Çoğumuzun çocukluğu iskelelerde geçti…
Harçlığımızdan ayırdığımız parayla bir sinek oltası ve üç beş metre misina alıp, ve hatta ucuna da kurşun yerine beşlik çivi bağlayıp denize saldık…
Denize ilk itildiğimizde yüzme bilmiyorduk. Ama tekrar ve tekrar düşeceğimizi bildiğimiz için suyun üzerinde durmayı öğrendik, başka çaremiz yoktu…
Gün boyu ayaklarımızı aşağı sallandırarak otururduk iskelede. Balık gelmesini beklerken görürdük; sandal veya daha büyük tekneler ile nasıl avlanıldığını…
İmrenirdik; botu, kayığı, teknesi olanlara…
Küçüklüğümüz iskelelerde geçti.
Bilirdik ki; karadan denize ve denizden karaya ne aktarılacak, ne indirilip bindirilecekse iskeleler kullanılır. Yiyecek yüklenir gemilere, çöp indirilir; mazot doldurulur teknelere, balık boşaltılır… Karşıdan gelen yolcular ve mallar yine iskeleler vasıtasıyla nakledilir…

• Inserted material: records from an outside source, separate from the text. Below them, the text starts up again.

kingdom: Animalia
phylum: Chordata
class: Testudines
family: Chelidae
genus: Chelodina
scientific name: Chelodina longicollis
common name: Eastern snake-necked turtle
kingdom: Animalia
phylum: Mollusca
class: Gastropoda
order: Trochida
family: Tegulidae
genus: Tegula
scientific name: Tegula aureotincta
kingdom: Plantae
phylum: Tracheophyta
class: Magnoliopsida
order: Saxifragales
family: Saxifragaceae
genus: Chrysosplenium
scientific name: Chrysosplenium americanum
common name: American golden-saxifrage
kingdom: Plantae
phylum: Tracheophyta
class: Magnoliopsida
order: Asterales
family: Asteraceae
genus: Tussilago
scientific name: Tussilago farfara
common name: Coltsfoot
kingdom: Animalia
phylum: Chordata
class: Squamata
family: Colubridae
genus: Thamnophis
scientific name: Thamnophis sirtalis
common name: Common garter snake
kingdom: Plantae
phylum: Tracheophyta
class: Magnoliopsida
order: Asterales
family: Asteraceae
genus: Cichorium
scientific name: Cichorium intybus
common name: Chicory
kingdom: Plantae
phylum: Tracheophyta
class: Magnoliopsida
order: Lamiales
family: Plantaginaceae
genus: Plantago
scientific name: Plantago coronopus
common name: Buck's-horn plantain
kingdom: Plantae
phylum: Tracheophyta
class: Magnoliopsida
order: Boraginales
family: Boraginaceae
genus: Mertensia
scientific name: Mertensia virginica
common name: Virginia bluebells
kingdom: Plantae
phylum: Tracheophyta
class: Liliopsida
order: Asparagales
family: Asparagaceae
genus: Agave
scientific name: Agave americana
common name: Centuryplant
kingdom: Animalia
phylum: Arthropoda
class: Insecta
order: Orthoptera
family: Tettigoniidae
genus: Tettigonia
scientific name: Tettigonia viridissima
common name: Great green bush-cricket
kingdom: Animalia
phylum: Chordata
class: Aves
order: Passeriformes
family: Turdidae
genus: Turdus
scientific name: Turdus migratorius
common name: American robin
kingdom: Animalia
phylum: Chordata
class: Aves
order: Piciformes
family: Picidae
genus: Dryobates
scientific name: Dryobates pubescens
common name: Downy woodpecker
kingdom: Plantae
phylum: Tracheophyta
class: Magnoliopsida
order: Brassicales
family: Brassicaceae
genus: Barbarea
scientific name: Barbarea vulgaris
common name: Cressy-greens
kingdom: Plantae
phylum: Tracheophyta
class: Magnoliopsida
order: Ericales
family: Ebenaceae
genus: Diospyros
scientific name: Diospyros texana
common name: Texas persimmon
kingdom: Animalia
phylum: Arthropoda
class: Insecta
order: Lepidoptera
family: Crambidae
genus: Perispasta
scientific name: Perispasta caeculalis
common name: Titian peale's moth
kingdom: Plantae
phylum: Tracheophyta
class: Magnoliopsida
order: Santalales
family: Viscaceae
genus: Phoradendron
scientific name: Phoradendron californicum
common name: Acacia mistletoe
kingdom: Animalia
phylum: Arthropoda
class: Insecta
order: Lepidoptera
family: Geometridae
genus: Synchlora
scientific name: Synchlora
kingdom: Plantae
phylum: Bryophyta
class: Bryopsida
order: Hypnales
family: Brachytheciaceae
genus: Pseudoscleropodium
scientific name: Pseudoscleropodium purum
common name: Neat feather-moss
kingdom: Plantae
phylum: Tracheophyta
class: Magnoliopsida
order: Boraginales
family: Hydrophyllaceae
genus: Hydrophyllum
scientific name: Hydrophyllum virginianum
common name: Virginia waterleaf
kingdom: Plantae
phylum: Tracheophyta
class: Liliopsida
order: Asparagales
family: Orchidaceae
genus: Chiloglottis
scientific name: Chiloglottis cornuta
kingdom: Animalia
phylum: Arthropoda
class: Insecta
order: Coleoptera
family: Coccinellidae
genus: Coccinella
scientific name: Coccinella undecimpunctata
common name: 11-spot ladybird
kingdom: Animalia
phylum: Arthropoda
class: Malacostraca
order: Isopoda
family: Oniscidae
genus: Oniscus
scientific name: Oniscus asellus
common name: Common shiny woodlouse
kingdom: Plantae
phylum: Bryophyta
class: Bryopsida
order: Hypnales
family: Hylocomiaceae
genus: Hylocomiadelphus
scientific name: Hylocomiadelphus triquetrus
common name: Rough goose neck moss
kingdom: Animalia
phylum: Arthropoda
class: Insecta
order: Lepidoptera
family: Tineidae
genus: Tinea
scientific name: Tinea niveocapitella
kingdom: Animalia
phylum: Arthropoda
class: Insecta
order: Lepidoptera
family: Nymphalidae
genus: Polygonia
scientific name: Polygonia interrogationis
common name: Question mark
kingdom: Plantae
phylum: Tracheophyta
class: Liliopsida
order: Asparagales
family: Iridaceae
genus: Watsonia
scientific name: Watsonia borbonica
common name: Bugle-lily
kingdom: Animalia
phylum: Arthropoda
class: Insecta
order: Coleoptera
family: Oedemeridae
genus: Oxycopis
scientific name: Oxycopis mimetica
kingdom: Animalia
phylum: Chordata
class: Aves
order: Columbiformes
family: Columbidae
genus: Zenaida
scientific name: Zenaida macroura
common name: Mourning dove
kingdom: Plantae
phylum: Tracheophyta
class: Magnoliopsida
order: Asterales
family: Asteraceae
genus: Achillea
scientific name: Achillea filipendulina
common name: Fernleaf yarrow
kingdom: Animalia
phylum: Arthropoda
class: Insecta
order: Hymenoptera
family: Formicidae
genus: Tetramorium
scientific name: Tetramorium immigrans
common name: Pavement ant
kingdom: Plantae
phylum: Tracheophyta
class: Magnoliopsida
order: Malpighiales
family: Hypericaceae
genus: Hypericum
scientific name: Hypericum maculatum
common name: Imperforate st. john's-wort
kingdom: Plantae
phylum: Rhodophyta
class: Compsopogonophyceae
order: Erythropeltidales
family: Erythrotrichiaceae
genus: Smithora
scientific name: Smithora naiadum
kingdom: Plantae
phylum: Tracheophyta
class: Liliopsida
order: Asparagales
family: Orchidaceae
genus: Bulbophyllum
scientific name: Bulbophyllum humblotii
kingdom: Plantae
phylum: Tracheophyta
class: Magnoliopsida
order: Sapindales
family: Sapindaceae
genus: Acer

Bakardık büyümüş gözlerle sessiz sedasız, bu işlerin nasıl halledildiğine. Görürdük ki; sinek iğnesi ve çividen yaptığımız oltamıza gelmesini umduğumuzdan daha fazla balık dökülüyordu, aktarılan kasalardan iskeleye…
Uzun yıllarımız iskelelerde geçti…
Bir yere gitmek için ve bir yerlerden dönmek için iskeleleri kullandık. Ter damlalarımızı savura savura yetiştik çoğu zaman vapurlara…
Bazen, hatta çoğu zaman da kaçırdık!
Aklımızı kaçıracağımızı sandık sonra, çünkü yarimiz bekliyordu karşıda!..
Bu okuduğunuz bir dış politika yazısıydı…
Karalar ve denizler; kolay kolay başaramıyor barışabilmeyi biri biriyle…
Karalar denizleri çamurlamaya, denizler de karaları aşındırmaya devam ediyor. Bundan başka da pek bir alışveriş olamıyor aralarında. Ne zamana kadar? İskeleler kuruluncaya kadar…
Türkiye bir iskeledir;
Doğu ile batı arasında!..
Türkiye’miz dünyanın bütün denizlerini ve bütün karalarını birbirine bağlayan çok önemli bir iskeledir. Bu iskelenin kapısının kenarındaki plakette bunlar yazmaktadır…
Bizler, iskelelerde yıllarımızı geçirmiş çocuklardık…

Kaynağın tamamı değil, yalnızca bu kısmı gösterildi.